The findings explain a fundamental aspect of how HD wreaks havoc within cells and provides “clear, therapeutic opportunities,” said principal investigator Albert R. La Spada, MD, PhD, professor of cellular and molecular medicine, chief of the Division of Genetics in the Department of Pediatrics and associate director of the Institute for Genomic Medicine at UC San Diego.
“We think the implications are significant,” said La Spada. “It’s a lead we can vigorously pursue, not just for Huntington’s disease, but also for similar neurodegenerative conditions like Parkinson’s disease and maybe even Alzheimer’s disease.”
In HD, an inherited mutation in the huntingtin (htt) gene results in misfolded htt proteins accumulating in certain central nervous system cells, leading to progressive deterioration of involuntary movement control, cognitive decline and psychological problems. More than 30,000 Americans have HD. There are no effective treatments currently to either cure the disease or slow its progression.
La Spada and colleagues focused on a protein called PGC-1alpha, which helps regulate the creation and operation of mitochondria, the tiny organelles that generate the fuel required for every cell to function.

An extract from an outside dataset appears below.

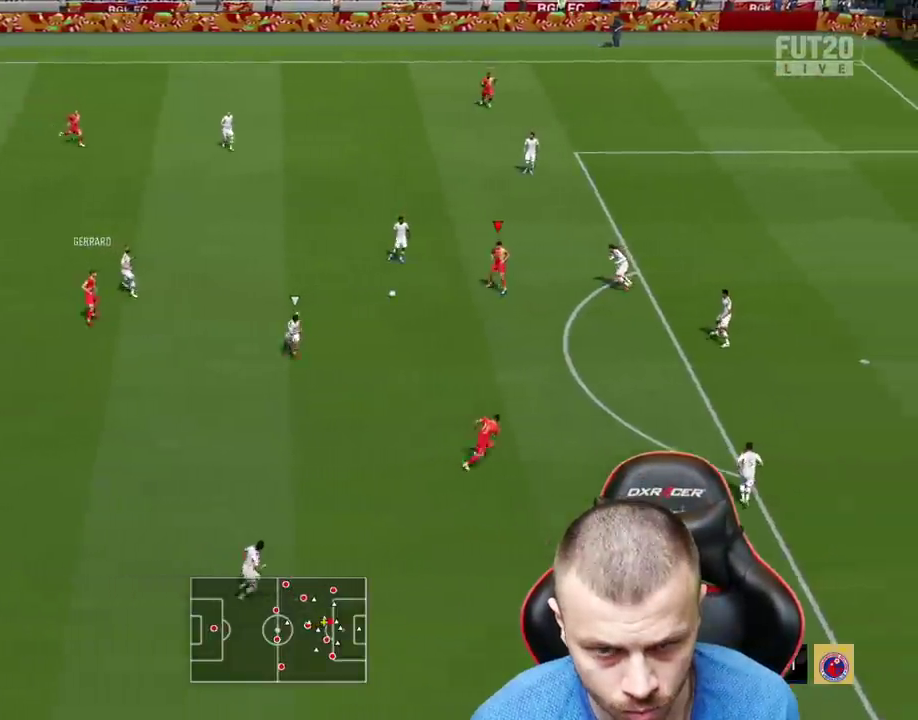
{"buttons": ["L2"], "left_stick": "down-right", "right_stick": "center", "events": [[150, "L3", "up"], [233, "left_stick", "right"], [300, "left_stick", "up"], [367, "left_stick", "down-left"], [467, "left_stick", "down-right"], [500, "L2", "down"]]}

“It’s all about energy,” La Spada said. “Neurons have a constant, high demand for it. They’re always on the edge for maintaining adequate levels of energy production. PGC-1alpha regulates the function of transcription factors that promote the creation of mitochondria and allow them to run at full capacity.”
Previous studies by La Spada and others discovered that the mutant form of the htt gene interfered with normal levels and functioning of PGC-1alpha. “This study confirms that,” La Spada said. More surprising was the discovery that elevated levels of PGC-1alpha in a mouse model of HD virtually eliminated the problematic misfolded proteins.
Specifically, PGC-1alpha influenced expression of another protein vital to autophagy – the process in which healthy cells degrade and recycle old, unneeded or dangerous parts and products, including oxidative, damaging molecules generated by metabolism. For neurons, which must last a lifetime, the self-renewal is essential to survival.
“Mitochondria get beat up and need to be recycled,” La Spada said. “PGC-1alpha drives this pathway through another protein called transcription factor EB or TFEB. We were unaware of this connection before, because TFEB is a relatively new player, though clearly emerging as a leading actor. We discovered that even without PGC-1alpha induction, TFEB can prevent htt aggregation and neurotoxicity.”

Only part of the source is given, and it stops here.